_HOW TO COMPLETE THIS TASK:_ The answer should match the entries below word for word, minus their pictures.

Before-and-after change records
- - - -

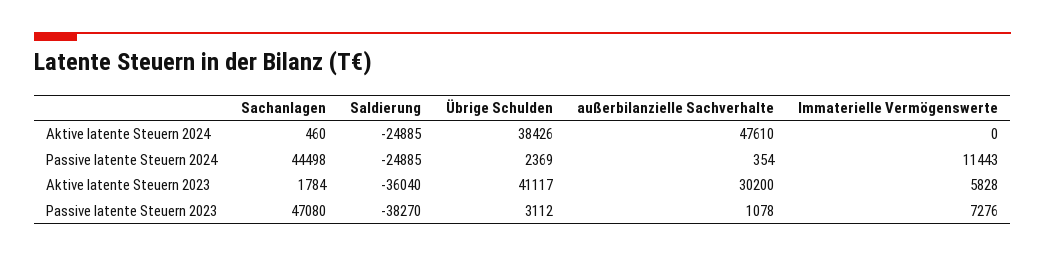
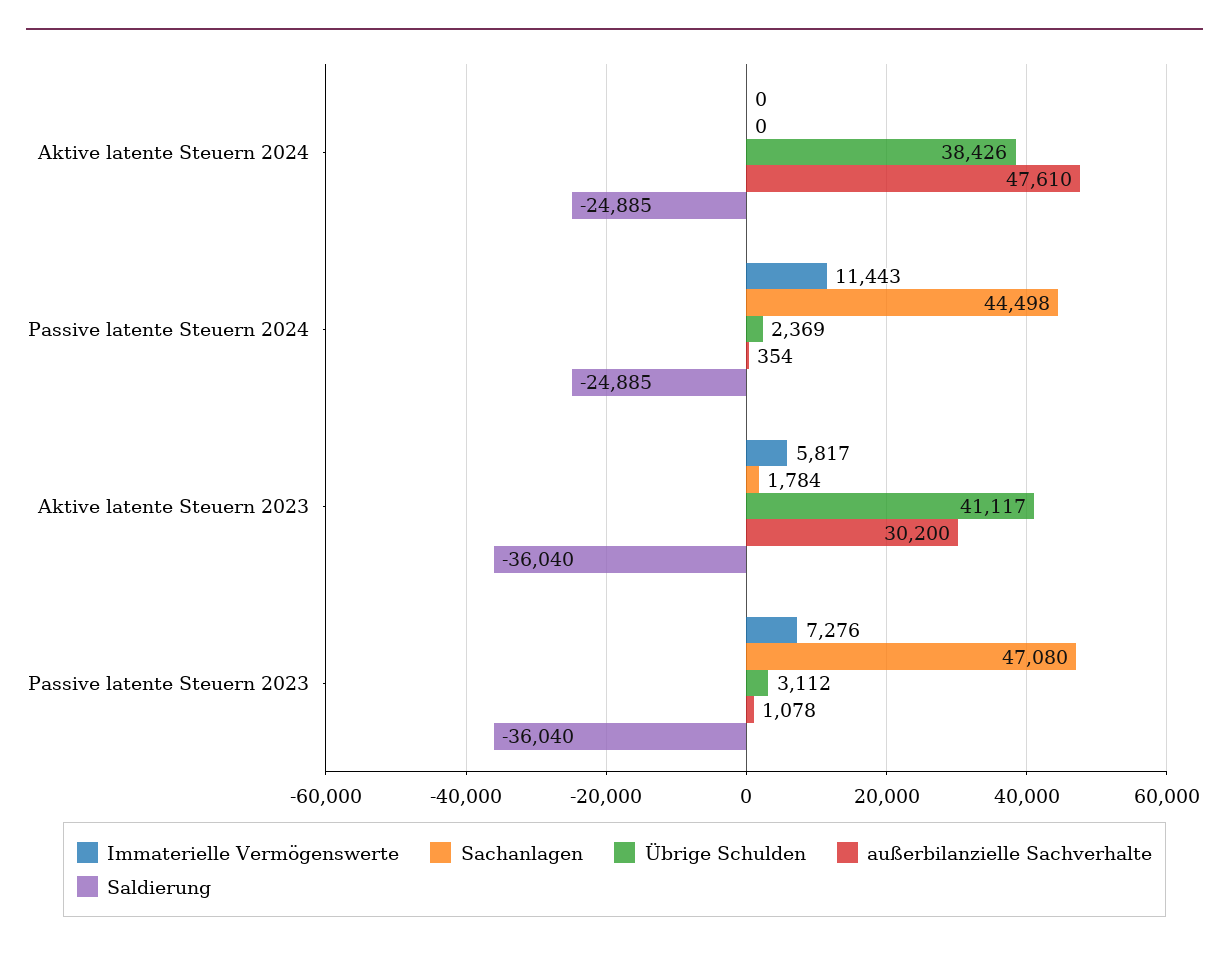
  {
    "Sachanlagen": {
-     "Aktive latente Steuern 2024": 460,
+     "Aktive latente Steuern 2024": 0,
      "Passive latente Steuern 2024": 44498,
      "Aktive latente Steuern 2023": 1784,
      "Passive latente Steuern 2023": 47080
    },
    "Saldierung": {
      "Aktive latente Steuern 2024": -24885,
      "Passive latente Steuern 2024": -24885,
      "Aktive latente Steuern 2023": -36040,
-     "Passive latente Steuern 2023": -38270
+     "Passive latente Steuern 2023": -36040
    },
    "Übrige Schulden": {
      "Aktive latente Steuern 2024": 38426,
      "Passive latente Steuern 2024": 2369,
      "Aktive latente Steuern 2023": 41117,
      "Passive latente Steuern 2023": 3112
    },
    "außerbilanzielle Sachverhalte": {
      "Aktive latente Steuern 2024": 47610,
      "Passive latente Steuern 2024": 354,
      "Aktive latente Steuern 2023": 30200,
      "Passive latente Steuern 2023": 1078
    },
    "Immaterielle Vermögenswerte": {
      "Aktive latente Steuern 2024": 0,
      "Passive latente Steuern 2024": 11443,
-     "Aktive latente Steuern 2023": 5828,
+     "Aktive latente Steuern 2023": 5817,
      "Passive latente Steuern 2023": 7276
    }
  }

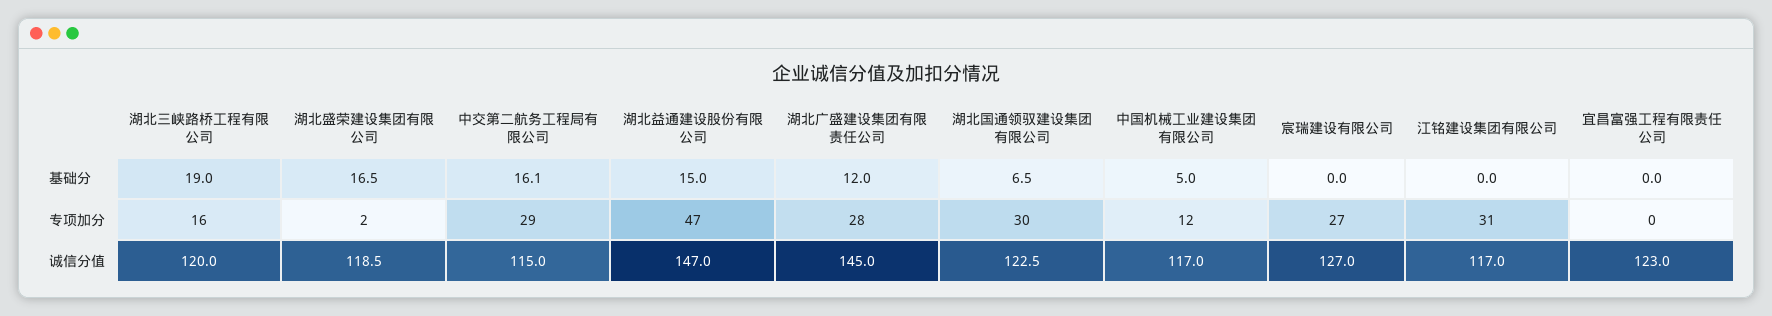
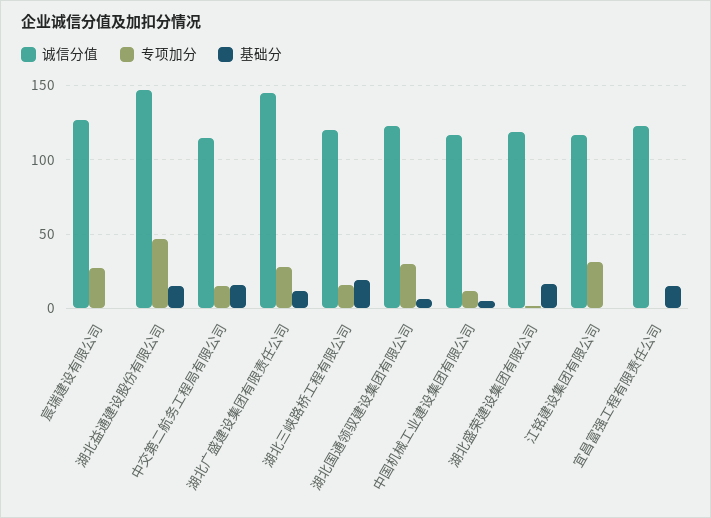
  {
    "基础分": {
      "湖北三峡路桥工程有限公司": 19,
      "湖北盛荣建设集团有限公司": 16.5,
      "中交第二航务工程局有限公司": 16.1,
      "湖北益通建设股份有限公司": 15,
      "湖北广盛建设集团有限责任公司": 12,
      "湖北国通领驭建设集团有限公司": 6.5,
      "中国机械工业建设集团有限公司": 5,
      "宸瑞建设有限公司": 0,
      "江铭建设集团有限公司": 0,
-     "宜昌富强工程有限责任公司": 0
+     "宜昌富强工程有限责任公司": 15
    },
    "专项加分": {
      "湖北三峡路桥工程有限公司": 16,
      "湖北盛荣建设集团有限公司": 2,
-     "中交第二航务工程局有限公司": 29,
+     "中交第二航务工程局有限公司": 15,
      "湖北益通建设股份有限公司": 47,
      "湖北广盛建设集团有限责任公司": 28,
      "湖北国通领驭建设集团有限公司": 30,
      "中国机械工业建设集团有限公司": 12,
      "宸瑞建设有限公司": 27,
      "江铭建设集团有限公司": 31,
      "宜昌富强工程有限责任公司": 0
    },
    "诚信分值": {
      "湖北三峡路桥工程有限公司": 120,
      "湖北盛荣建设集团有限公司": 118.5,
      "中交第二航务工程局有限公司": 115,
      "湖北益通建设股份有限公司": 147,
      "湖北广盛建设集团有限责任公司": 145,
      "湖北国通领驭建设集团有限公司": 122.5,
      "中国机械工业建设集团有限公司": 117,
      "宸瑞建设有限公司": 127,
      "江铭建设集团有限公司": 117,
      "宜昌富强工程有限责任公司": 123
    }
  }

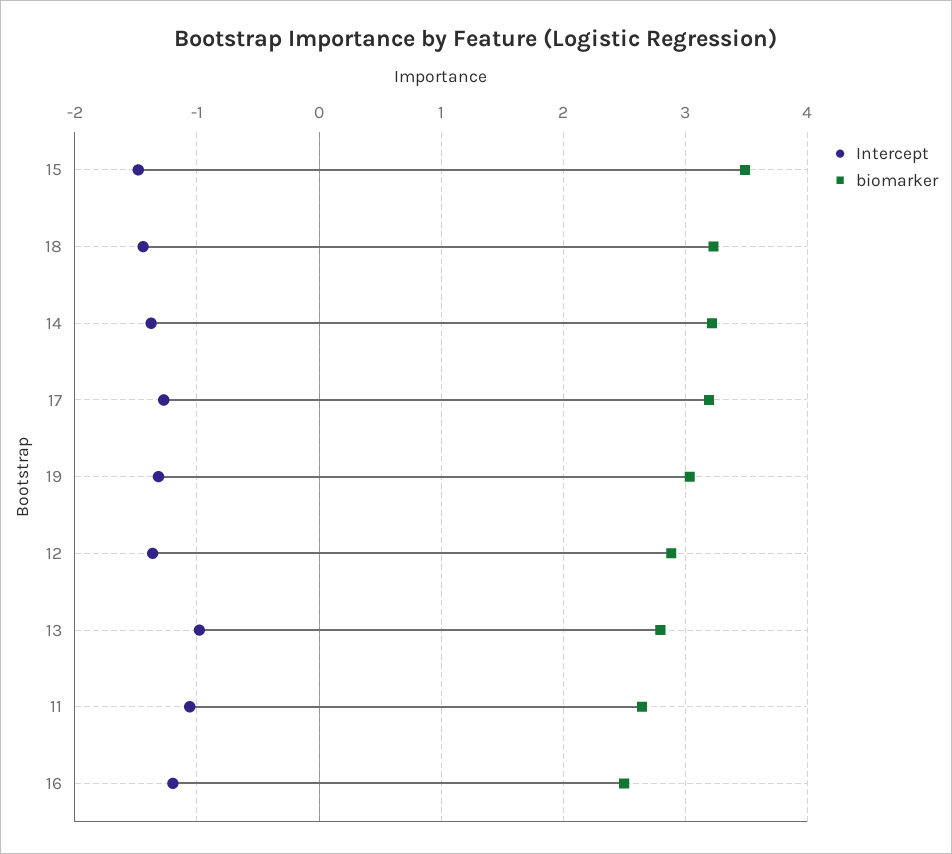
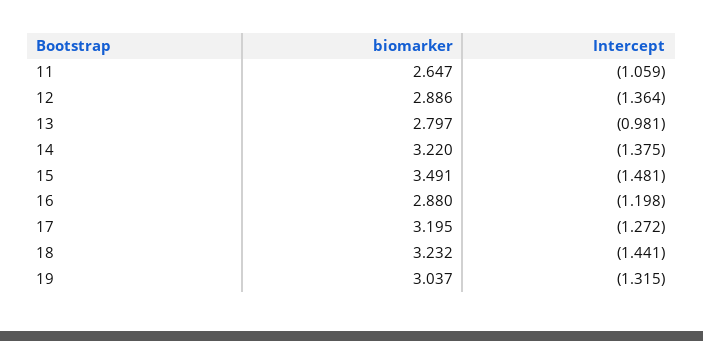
  {
    "Intercept": {
      "15": -1.481,
      "18": -1.441,
      "14": -1.375,
      "17": -1.272,
      "19": -1.315,
      "12": -1.364,
      "13": -0.981,
      "11": -1.059,
      "16": -1.198
    },
    "biomarker": {
      "15": 3.491,
      "18": 3.232,
      "14": 3.22,
      "17": 3.195,
      "19": 3.037,
      "12": 2.886,
      "13": 2.797,
      "11": 2.647,
-     "16": 2.5
+     "16": 2.88
    }
  }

- - - -

_COMPLETED TASK:_
  {
    "Sachanlagen": {
-     "Aktive latente Steuern 2024": 460,
+     "Aktive latente Steuern 2024": 0,
      "Passive latente Steuern 2024": 44498,
      "Aktive latente Steuern 2023": 1784,
      "Passive latente Steuern 2023": 47080
    },
    "Saldierung": {
      "Aktive latente Steuern 2024": -24885,
      "Passive latente Steuern 2024": -24885,
      "Aktive latente Steuern 2023": -36040,
-     "Passive latente Steuern 2023": -38270
+     "Passive latente Steuern 2023": -36040
    },
    "Übrige Schulden": {
      "Aktive latente Steuern 2024": 38426,
      "Passive latente Steuern 2024": 2369,
      "Aktive latente Steuern 2023": 41117,
      "Passive latente Steuern 2023": 3112
    },
    "außerbilanzielle Sachverhalte": {
      "Aktive latente Steuern 2024": 47610,
      "Passive latente Steuern 2024": 354,
      "Aktive latente Steuern 2023": 30200,
      "Passive latente Steuern 2023": 1078
    },
    "Immaterielle Vermögenswerte": {
      "Aktive latente Steuern 2024": 0,
      "Passive latente Steuern 2024": 11443,
-     "Aktive latente Steuern 2023": 5828,
+     "Aktive latente Steuern 2023": 5817,
      "Passive latente Steuern 2023": 7276
    }
  }

  {
    "基础分": {
      "湖北三峡路桥工程有限公司": 19,
      "湖北盛荣建设集团有限公司": 16.5,
      "中交第二航务工程局有限公司": 16.1,
      "湖北益通建设股份有限公司": 15,
      "湖北广盛建设集团有限责任公司": 12,
      "湖北国通领驭建设集团有限公司": 6.5,
      "中国机械工业建设集团有限公司": 5,
      "宸瑞建设有限公司": 0,
      "江铭建设集团有限公司": 0,
-     "宜昌富强工程有限责任公司": 0
+     "宜昌富强工程有限责任公司": 15
    },
    "专项加分": {
      "湖北三峡路桥工程有限公司": 16,
      "湖北盛荣建设集团有限公司": 2,
-     "中交第二航务工程局有限公司": 29,
+     "中交第二航务工程局有限公司": 15,
      "湖北益通建设股份有限公司": 47,
      "湖北广盛建设集团有限责任公司": 28,
      "湖北国通领驭建设集团有限公司": 30,
      "中国机械工业建设集团有限公司": 12,
      "宸瑞建设有限公司": 27,
      "江铭建设集团有限公司": 31,
      "宜昌富强工程有限责任公司": 0
    },
    "诚信分值": {
      "湖北三峡路桥工程有限公司": 120,
      "湖北盛荣建设集团有限公司": 118.5,
      "中交第二航务工程局有限公司": 115,
      "湖北益通建设股份有限公司": 147,
      "湖北广盛建设集团有限责任公司": 145,
      "湖北国通领驭建设集团有限公司": 122.5,
      "中国机械工业建设集团有限公司": 117,
      "宸瑞建设有限公司": 127,
      "江铭建设集团有限公司": 117,
      "宜昌富强工程有限责任公司": 123
    }
  }

  {
    "Intercept": {
      "15": -1.481,
      "18": -1.441,
      "14": -1.375,
      "17": -1.272,
      "19": -1.315,
      "12": -1.364,
      "13": -0.981,
      "11": -1.059,
      "16": -1.198
    },
    "biomarker": {
      "15": 3.491,
      "18": 3.232,
      "14": 3.22,
      "17": 3.195,
      "19": 3.037,
      "12": 2.886,
      "13": 2.797,
      "11": 2.647,
-     "16": 2.5
+     "16": 2.88
    }
  }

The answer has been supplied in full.